# PROMPT
Can you pull out every line in the items below that contains the word "name" and copy each one in full?

# DATA SHOWN
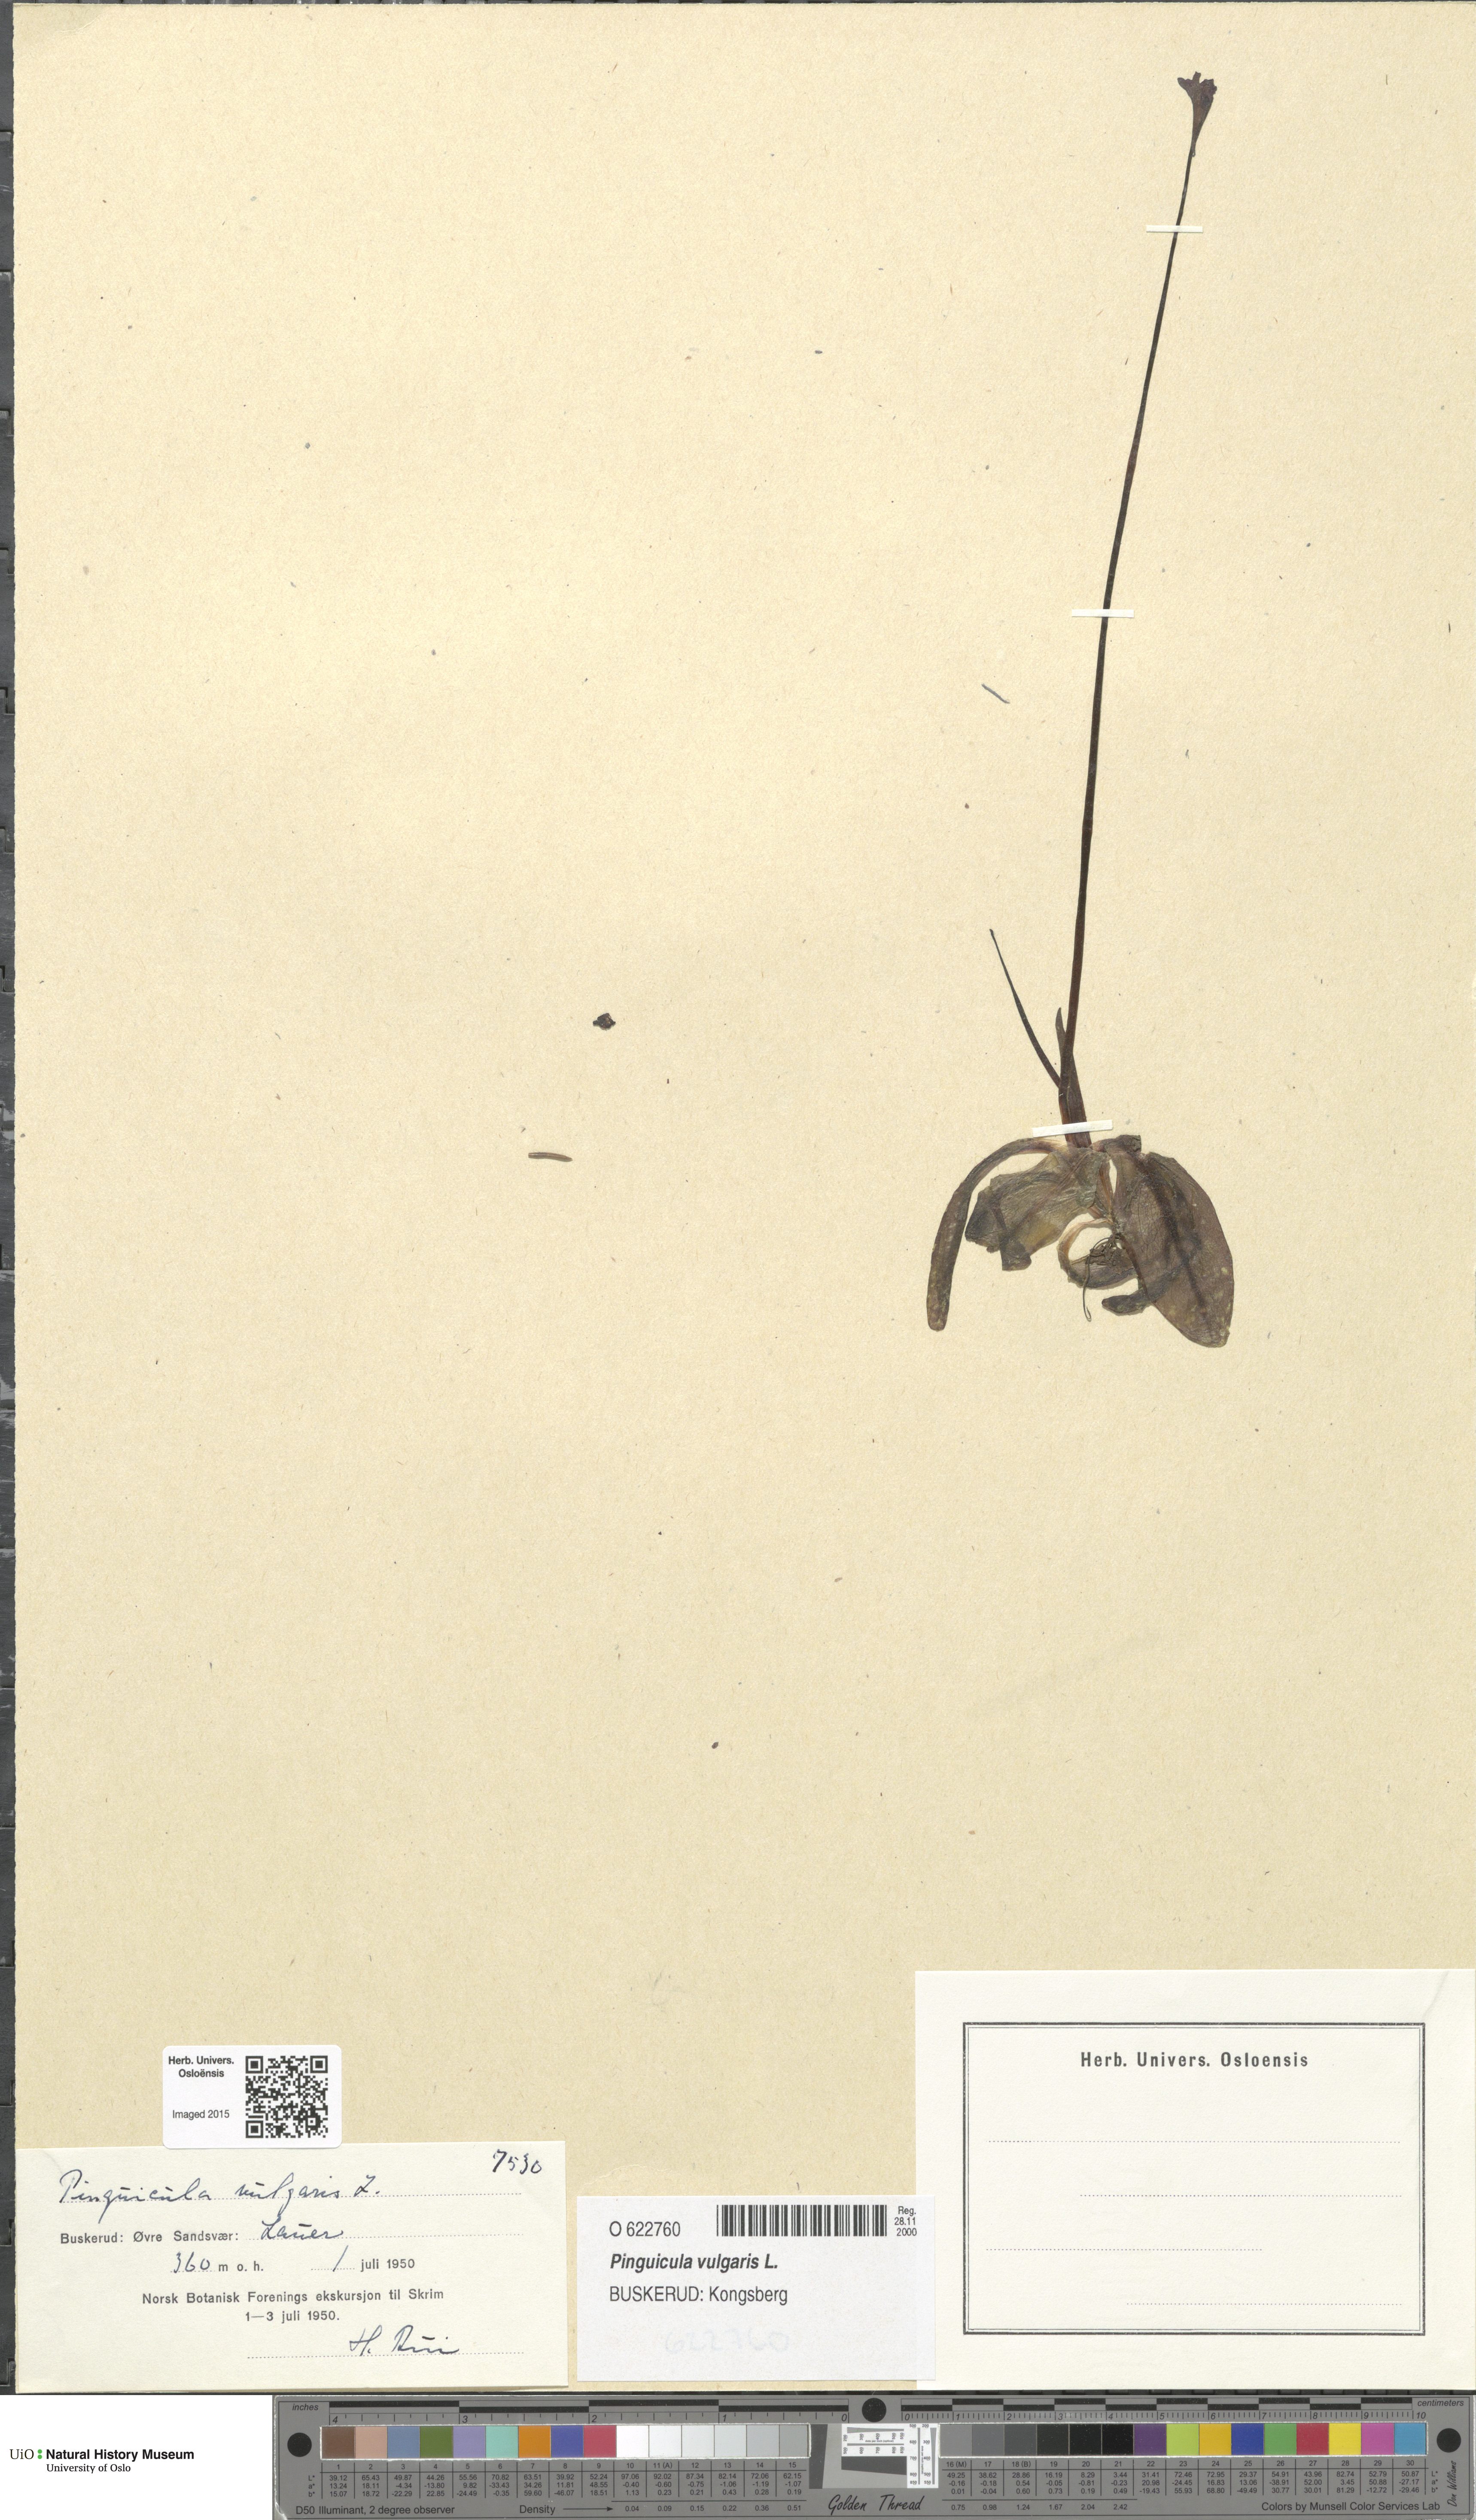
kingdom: Plantae
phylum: Tracheophyta
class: Magnoliopsida
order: Lamiales
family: Lentibulariaceae
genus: Pinguicula
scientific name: Pinguicula vulgaris
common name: Common butterwort
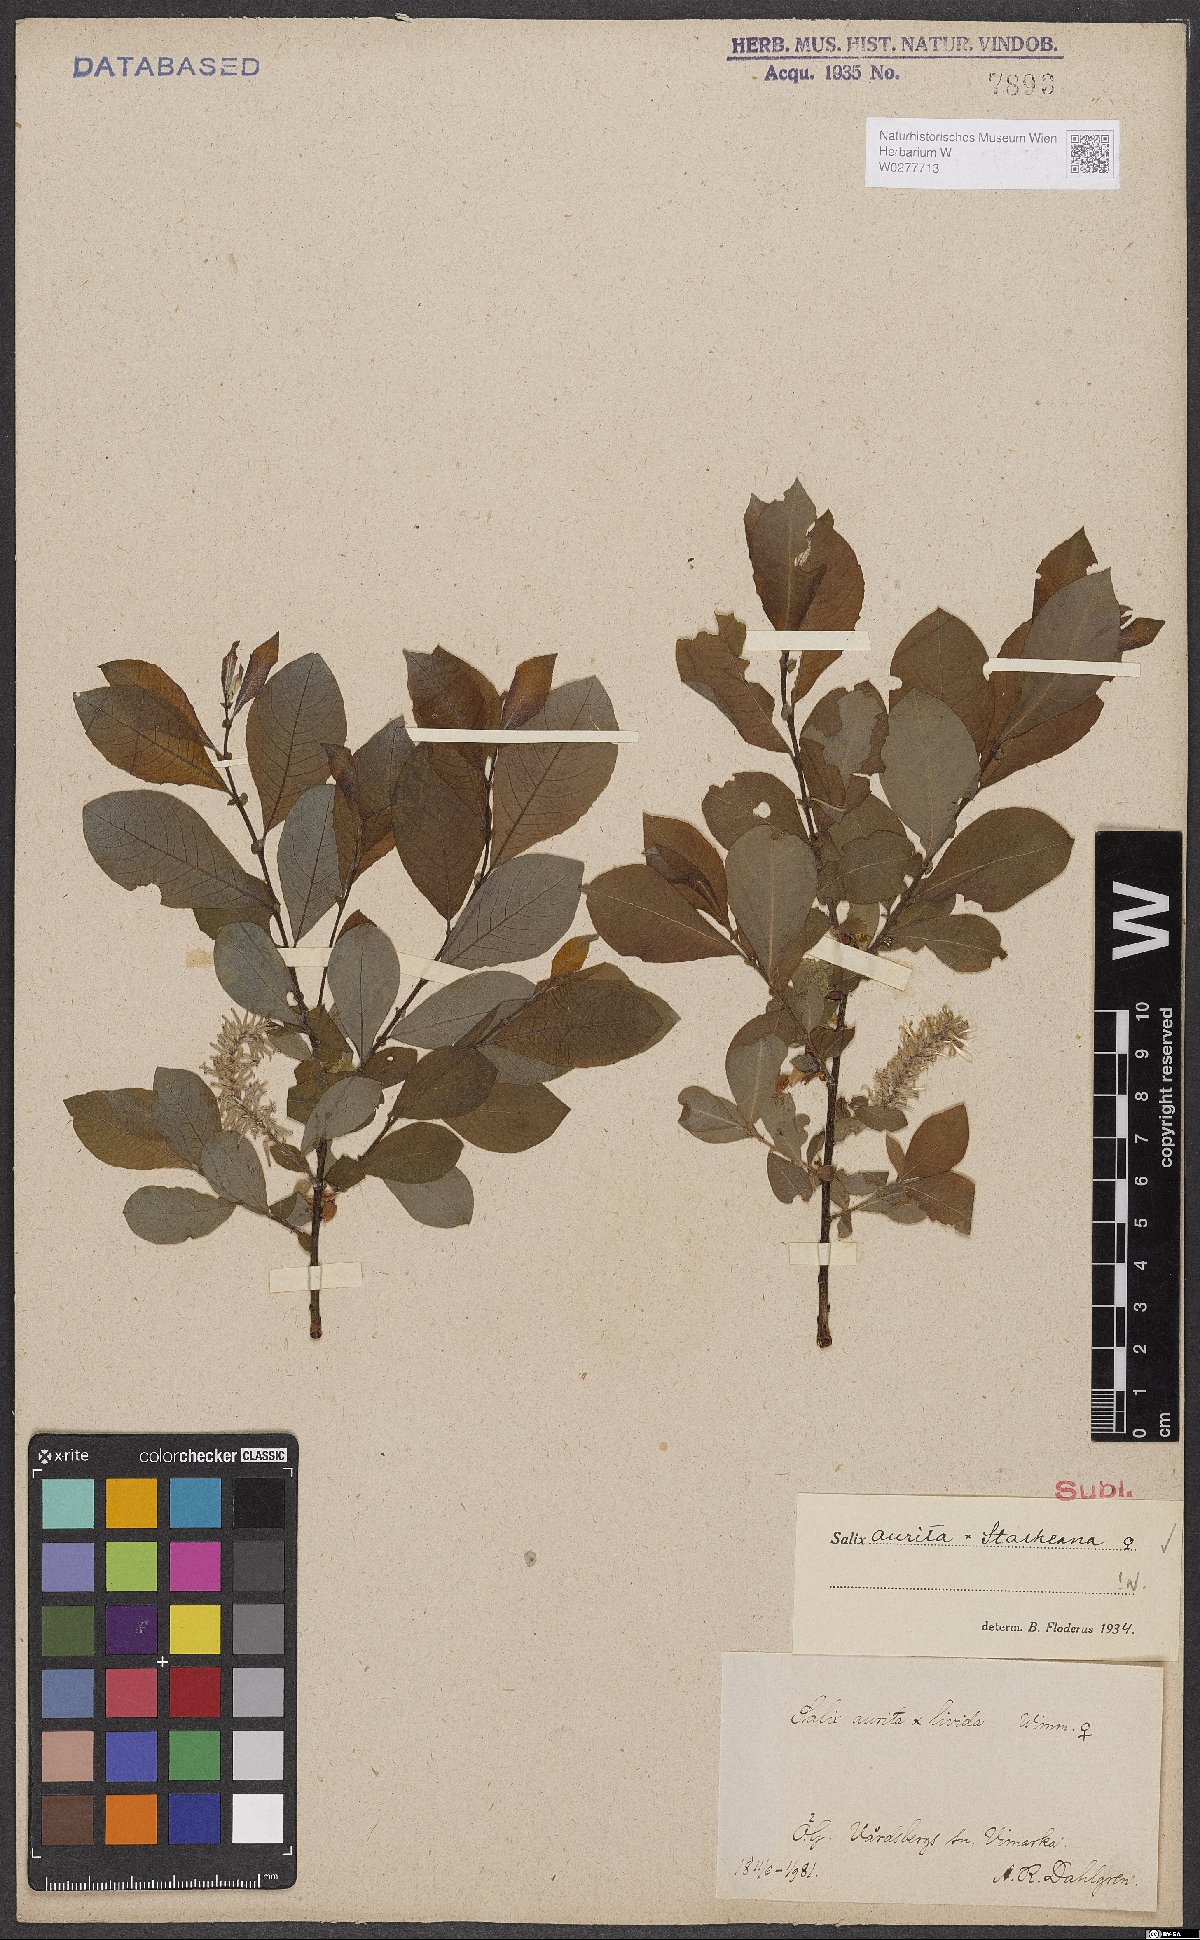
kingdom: Plantae
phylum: Tracheophyta
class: Magnoliopsida
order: Malpighiales
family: Salicaceae
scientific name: Salicaceae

# ANSWER TO THE TASK
scientific name: Pinguicula vulgaris
common name: Common butterwort
scientific name: Salicaceae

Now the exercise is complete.